In the introduction (‘The Story of this Book), de la Mare tells a fictional tale of childhood. He recounts how a young boy Simon, solitary and wandering, is both unsettled and captivated by an isolated house named Thrae (an anagram of ‘Earth’) and by its mysterious and unnerving occupants. He gradually gets to know Miss Taroone, the imposing lady of the house, who lets him explore Thrae. Simon is full of wonder at its contents, particularly the room of Nahum Tarune (anagram of ‘human nature’), a veritable cabinet of curiosities filled with stuffed animals, strange tools, art, and curious artefacts of all kinds. Miss Taroone explains that Nahum is a relative, an adventurous travelling man who is absent on his latest journey. Simon is shown a book called The Other Worlde, a collection of favourite poems and stories compiled by Nahum as a boy. Simon gets to read and explore the book and to copy the poems out into a collection of his own.

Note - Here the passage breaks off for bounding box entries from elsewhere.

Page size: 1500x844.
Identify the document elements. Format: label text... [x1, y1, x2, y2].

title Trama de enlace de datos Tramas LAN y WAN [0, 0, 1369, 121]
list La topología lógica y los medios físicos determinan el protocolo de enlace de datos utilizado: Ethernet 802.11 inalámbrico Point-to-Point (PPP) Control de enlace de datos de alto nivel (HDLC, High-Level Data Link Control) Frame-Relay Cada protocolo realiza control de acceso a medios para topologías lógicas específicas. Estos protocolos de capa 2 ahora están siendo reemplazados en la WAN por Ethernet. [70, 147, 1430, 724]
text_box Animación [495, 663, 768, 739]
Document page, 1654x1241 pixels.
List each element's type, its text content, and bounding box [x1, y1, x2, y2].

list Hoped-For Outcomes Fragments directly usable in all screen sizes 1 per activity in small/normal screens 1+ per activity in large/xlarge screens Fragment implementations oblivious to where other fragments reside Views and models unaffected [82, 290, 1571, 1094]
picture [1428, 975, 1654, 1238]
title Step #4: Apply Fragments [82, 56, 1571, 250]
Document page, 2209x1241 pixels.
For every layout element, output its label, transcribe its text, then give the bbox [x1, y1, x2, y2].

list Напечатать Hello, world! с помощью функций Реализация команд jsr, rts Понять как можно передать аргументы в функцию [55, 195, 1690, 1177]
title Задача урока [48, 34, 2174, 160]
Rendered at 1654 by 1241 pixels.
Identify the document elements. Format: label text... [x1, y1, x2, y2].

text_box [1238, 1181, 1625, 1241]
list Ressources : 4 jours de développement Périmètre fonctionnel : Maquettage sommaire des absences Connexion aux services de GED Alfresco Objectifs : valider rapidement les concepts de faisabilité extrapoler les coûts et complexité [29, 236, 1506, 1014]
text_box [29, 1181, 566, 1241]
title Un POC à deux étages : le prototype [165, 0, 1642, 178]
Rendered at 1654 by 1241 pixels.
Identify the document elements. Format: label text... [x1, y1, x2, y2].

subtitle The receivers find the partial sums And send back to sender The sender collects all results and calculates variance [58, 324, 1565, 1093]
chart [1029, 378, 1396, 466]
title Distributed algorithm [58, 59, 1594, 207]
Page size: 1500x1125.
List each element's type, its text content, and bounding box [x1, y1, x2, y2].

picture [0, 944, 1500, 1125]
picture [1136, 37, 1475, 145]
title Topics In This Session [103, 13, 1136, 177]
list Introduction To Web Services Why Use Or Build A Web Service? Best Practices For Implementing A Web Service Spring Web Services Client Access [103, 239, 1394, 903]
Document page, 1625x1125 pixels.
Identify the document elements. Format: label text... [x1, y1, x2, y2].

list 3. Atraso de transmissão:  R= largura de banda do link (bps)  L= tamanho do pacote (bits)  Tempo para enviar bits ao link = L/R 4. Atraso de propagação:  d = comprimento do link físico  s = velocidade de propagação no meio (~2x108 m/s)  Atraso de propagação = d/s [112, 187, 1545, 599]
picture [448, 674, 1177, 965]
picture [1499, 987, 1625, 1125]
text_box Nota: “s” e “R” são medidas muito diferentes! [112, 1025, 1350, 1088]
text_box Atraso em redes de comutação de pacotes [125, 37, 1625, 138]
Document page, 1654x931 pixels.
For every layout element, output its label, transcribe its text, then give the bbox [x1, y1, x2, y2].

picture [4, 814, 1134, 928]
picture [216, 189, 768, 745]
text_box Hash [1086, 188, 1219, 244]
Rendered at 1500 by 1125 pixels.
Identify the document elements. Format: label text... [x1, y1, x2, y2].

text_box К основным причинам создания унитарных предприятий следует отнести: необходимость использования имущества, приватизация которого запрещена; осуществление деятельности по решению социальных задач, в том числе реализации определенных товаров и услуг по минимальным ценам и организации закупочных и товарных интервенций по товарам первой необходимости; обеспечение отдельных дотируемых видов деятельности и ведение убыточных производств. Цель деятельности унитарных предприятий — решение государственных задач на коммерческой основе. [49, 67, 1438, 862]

In this foreword De La Mare is introducing the anthology’s themes of escape, wonder, the blurring of reality and visions: ‘When I was most busy and happy and engrossed in it, it seemed to be a house which might at any moment vanish before your eyes, showing itself to be but the outer shell or hiding place of an abode still more enchanting.’
Simon explores not just with copying out the poems in the book but with attempts to rewrite some of them. This fictional account of Simon and his discovery of the collection of writings is a suitably poetic and immersive way to conjure our imaginations ahead of the anthology of poems to follow, a kind of intertextuality with the poetic form featured in the introduction’s fictional tale.
Walter de la Mare Papers at Edinburgh University Library
(compiled by Paul Barnaby, Modern Literary Collections Curator)
Edinburgh University Library holds one of the world’s largest collections of Walter de la Mare correspondence. This may seem surprising given the writer’s lack of obvious links to Edinburgh or to Scotland, but the collection originates in a close friendship that de la Mare formed with the retired Edinburgh University Librarian Frank Carr Nicholson (1875-1962). Coll-193 contains 91 letters from de la Mare to Nicholson and to the Scottish born Canadian writer Jessie Georgina Sime (1868-1958), with whom Nicholson collaborated on a number of novels. These letters were donated to Edinburgh University Library by Nicholson’s widow Mary in 1963. Edinburgh University Library subsequently purchased ca. 200 further letters by de la Mare to various correspondents, now held in 10 folders as part of Coll-193. There is particularly substantial correspondence with the novelist Gerald Bullett (1893-1958) (66 letters) and with the publisher J. M. Dent (40 letters).
Further de la Mare acquisitions are held in Coll-1836. These include 14 letters to the English art director and architect Terence Verity and to his wife and professional partner Enid Verity (née Hill) dating from 1944 to 1956 (Coll-1836/1). There are also 3 letters from Walter de la Mare to his secretary Marie Lamigeon (Coll-1836/2).
The Papers of Professor William Fraser Mitchell (Coll-86), an Edinburgh graduate who went on to become Professor of Education at Selly Oak Colleges, Birmingham, also contain two letters sent by Walter de la Mare in 1925. They are in response to an invitation from Mitchell to address the Essay Club of Exeter College, Oxford University, where Mitchell was studying for a BLitt in 17th-century English pulpit oratory. There are also individual letters to John Atkins, Nancy Bowden, and a Mr Wood in the miscellaneous Coll-1848.
A very recent acquisition is a scrapbook album of news-cuttings compiled by the writer’s sister-in-law Violet de la Mare (Coll-1834). It contains numerous articles on or by Walter de la Mare, along with many other press clippings relating to his family. At the back of the scrapbook are two unpublished poems by Walter to his nephew James Roy Delamare.